━━ Stored data ━━
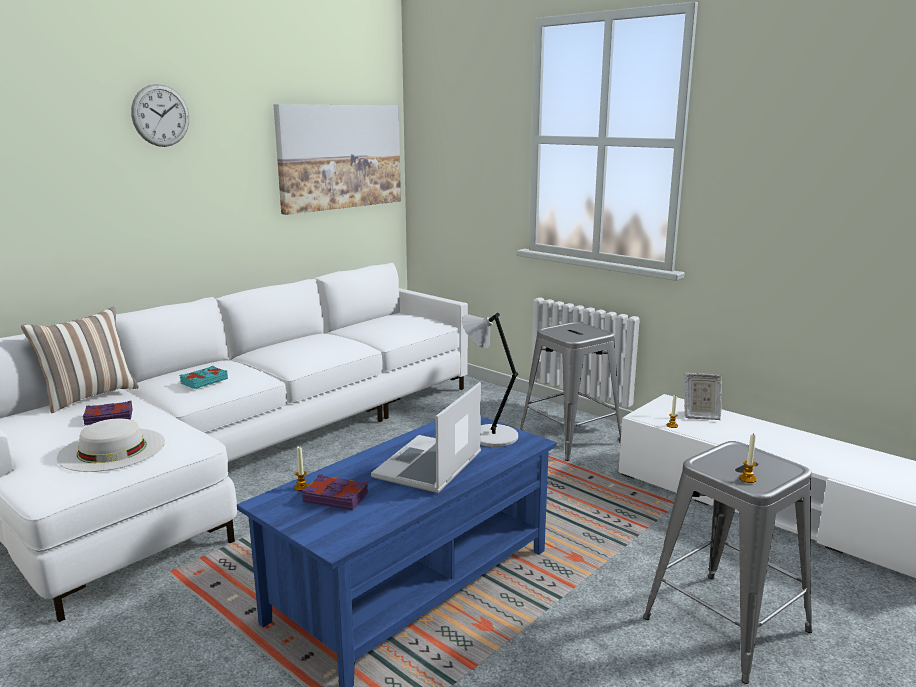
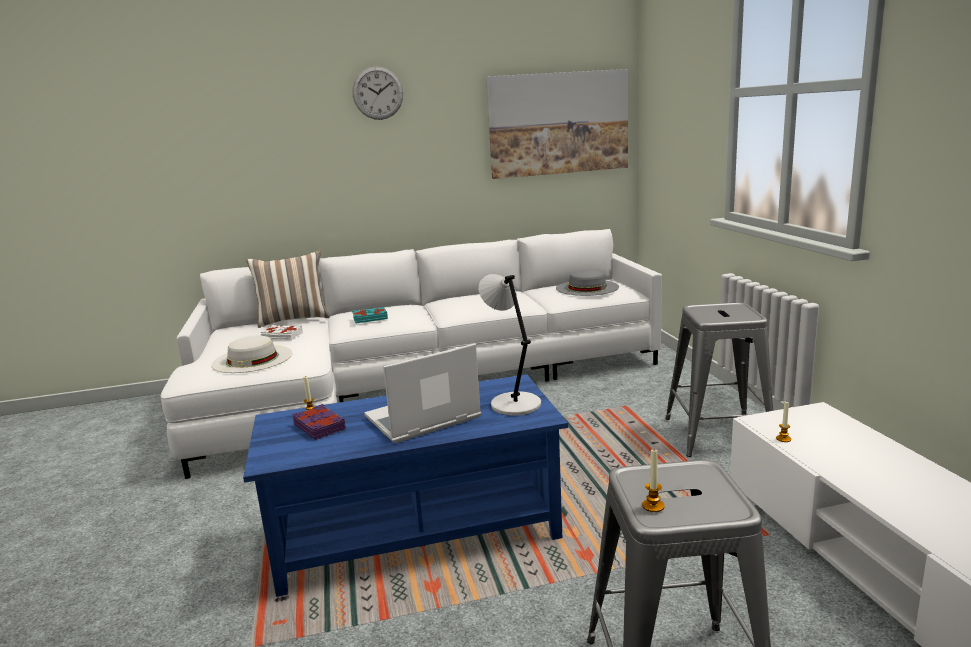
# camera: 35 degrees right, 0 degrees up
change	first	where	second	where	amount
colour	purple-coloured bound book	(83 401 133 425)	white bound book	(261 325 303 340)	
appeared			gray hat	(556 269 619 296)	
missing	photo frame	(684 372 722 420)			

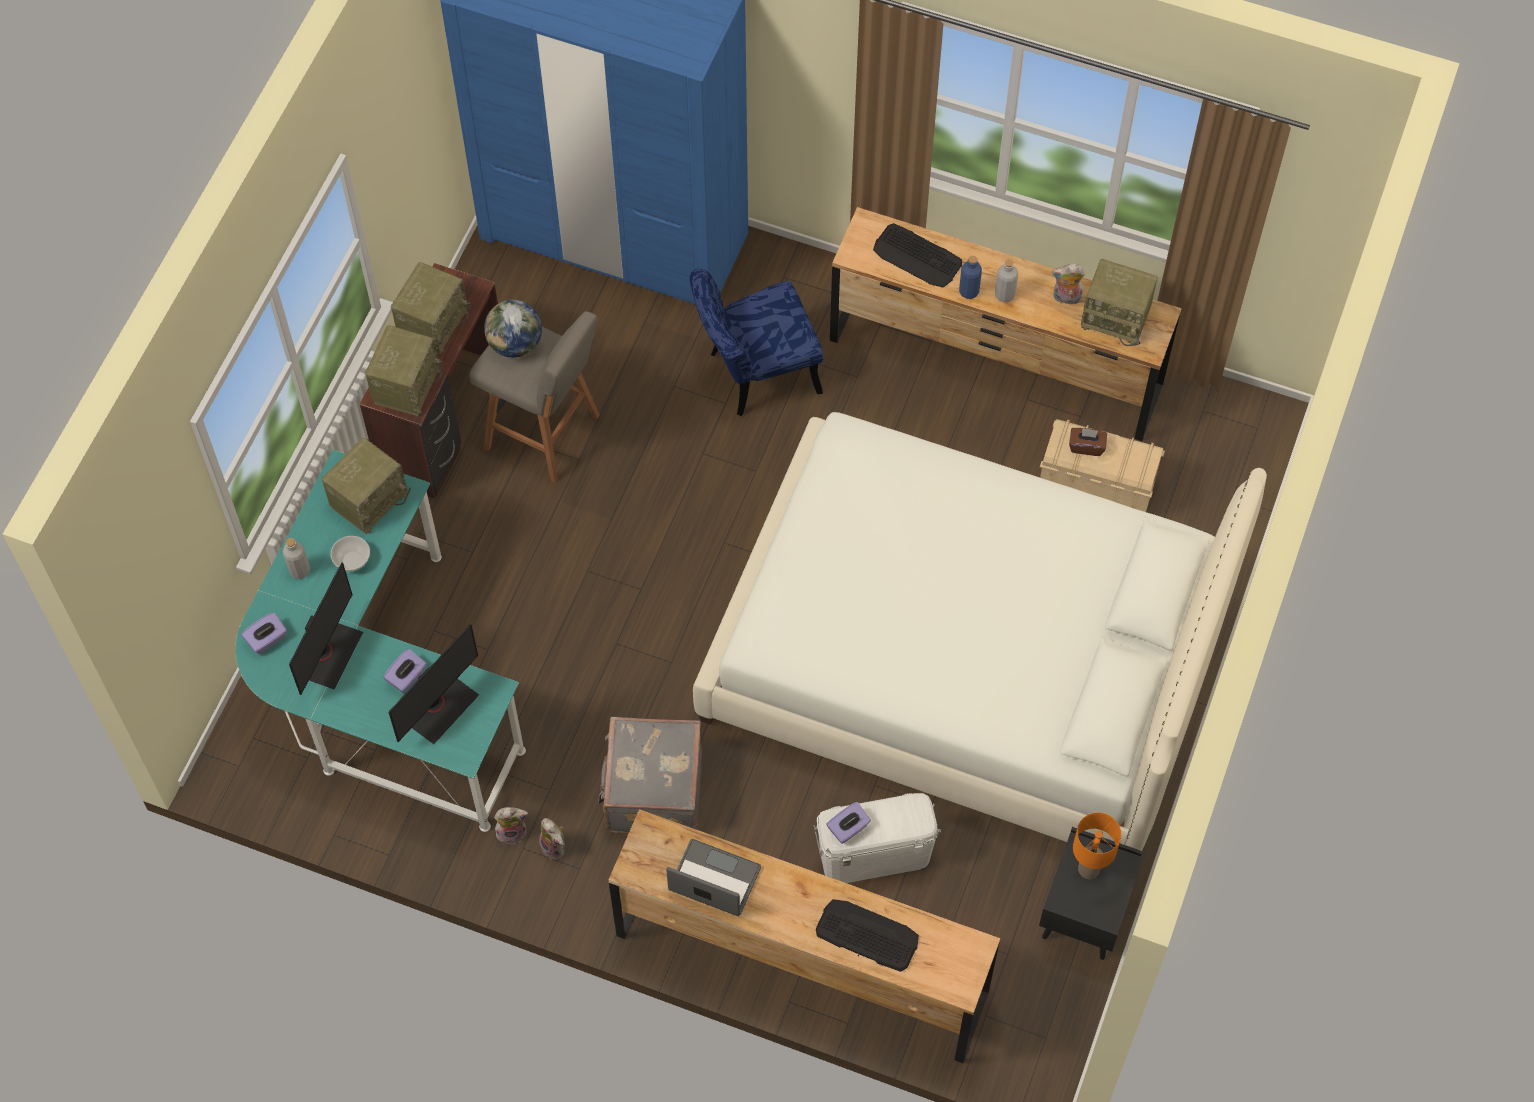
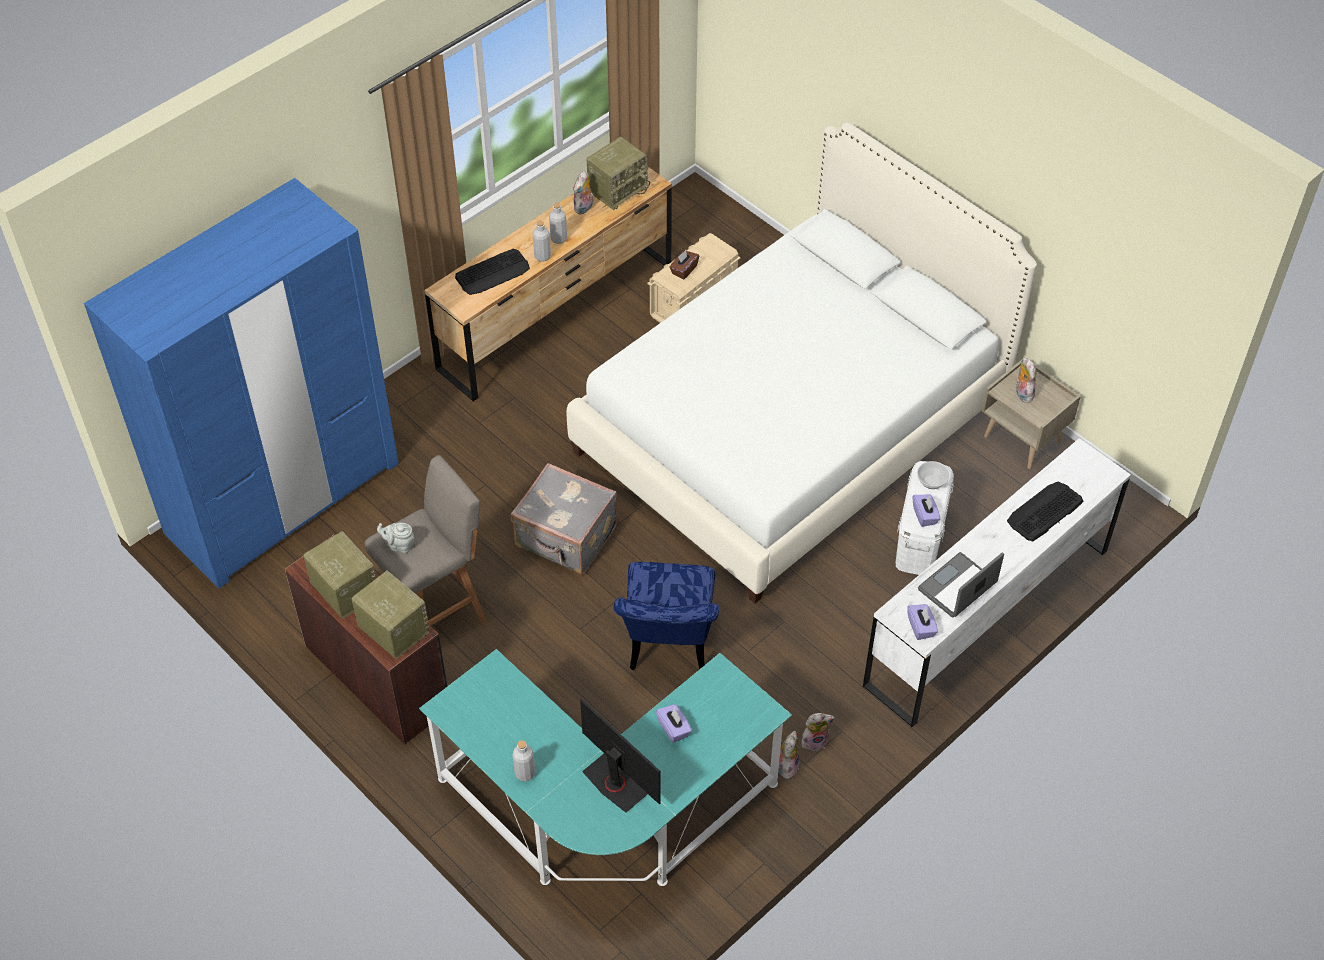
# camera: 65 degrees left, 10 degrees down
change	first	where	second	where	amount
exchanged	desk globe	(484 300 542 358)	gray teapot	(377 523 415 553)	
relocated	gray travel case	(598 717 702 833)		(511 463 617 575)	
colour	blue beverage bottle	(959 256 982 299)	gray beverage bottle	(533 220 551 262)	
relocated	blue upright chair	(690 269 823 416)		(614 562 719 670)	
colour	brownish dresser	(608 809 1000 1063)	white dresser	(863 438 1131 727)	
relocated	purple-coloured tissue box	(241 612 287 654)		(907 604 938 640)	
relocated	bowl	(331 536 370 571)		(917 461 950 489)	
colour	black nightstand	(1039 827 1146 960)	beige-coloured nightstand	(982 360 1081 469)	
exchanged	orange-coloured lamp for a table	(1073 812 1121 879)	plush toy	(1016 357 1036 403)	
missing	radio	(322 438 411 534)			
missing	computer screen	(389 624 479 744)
━━━
#### What you should do:
The records above, copied word for word without the pictures, are what should be output.

#### Reply to the exercise:
# camera: 35 degrees right, 0 degrees up
change	first	where	second	where	amount
colour	purple-coloured bound book	(83 401 133 425)	white bound book	(261 325 303 340)	
appeared			gray hat	(556 269 619 296)	
missing	photo frame	(684 372 722 420)			

# camera: 65 degrees left, 10 degrees down
change	first	where	second	where	amount
exchanged	desk globe	(484 300 542 358)	gray teapot	(377 523 415 553)	
relocated	gray travel case	(598 717 702 833)		(511 463 617 575)	
colour	blue beverage bottle	(959 256 982 299)	gray beverage bottle	(533 220 551 262)	
relocated	blue upright chair	(690 269 823 416)		(614 562 719 670)	
colour	brownish dresser	(608 809 1000 1063)	white dresser	(863 438 1131 727)	
relocated	purple-coloured tissue box	(241 612 287 654)		(907 604 938 640)	
relocated	bowl	(331 536 370 571)		(917 461 950 489)	
colour	black nightstand	(1039 827 1146 960)	beige-coloured nightstand	(982 360 1081 469)	
exchanged	orange-coloured lamp for a table	(1073 812 1121 879)	plush toy	(1016 357 1036 403)	
missing	radio	(322 438 411 534)			
missing	computer screen	(389 624 479 744)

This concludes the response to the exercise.